### Aim of the task
Print out the data exactly, keeping every image out of it.

### Data
============================================================
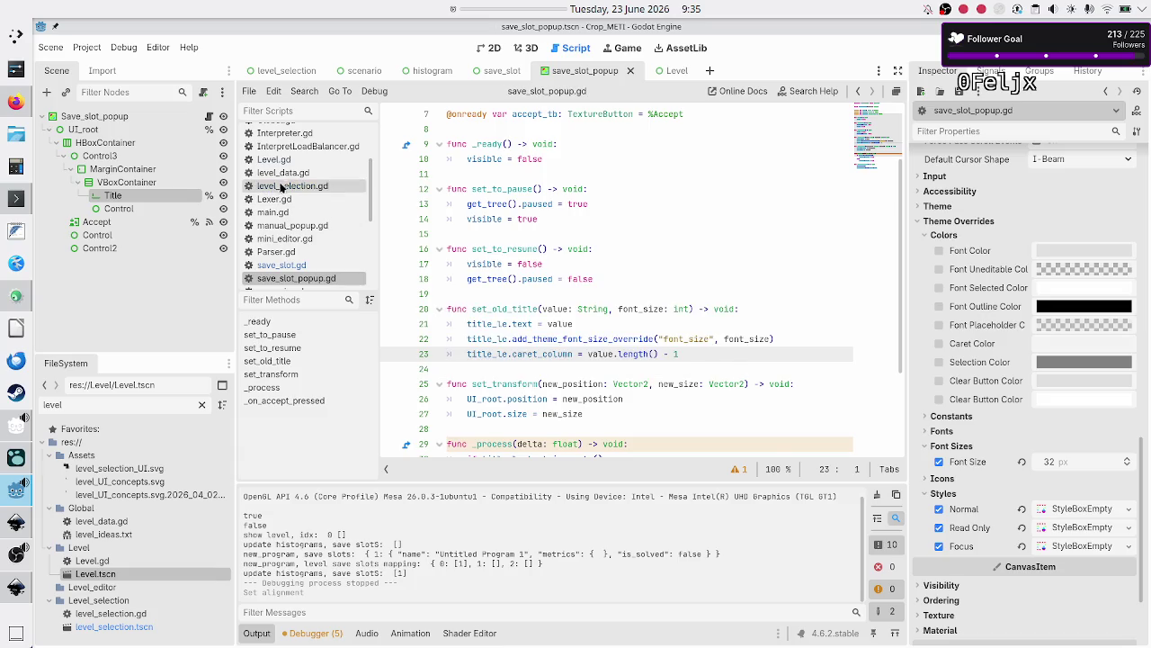
click(277, 187)
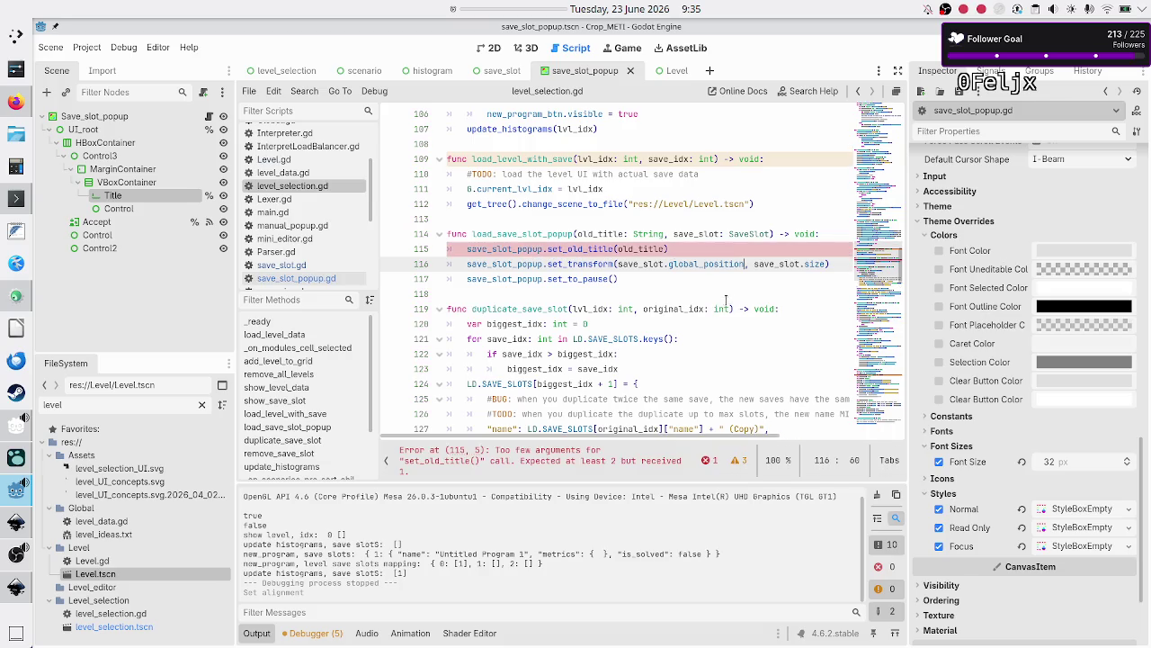
Give load_save_slot_popup a font_size: int parameter, pass font_size to set_old_title, and save
click(674, 241)
key(Left)
text(, sa)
============================================================
### Written solution
click(277, 187)
Give load_save_slot_popup a font_size: int parameter, pass font_size to set_old_title, and save
click(674, 241)
key(Left)
text(, sa)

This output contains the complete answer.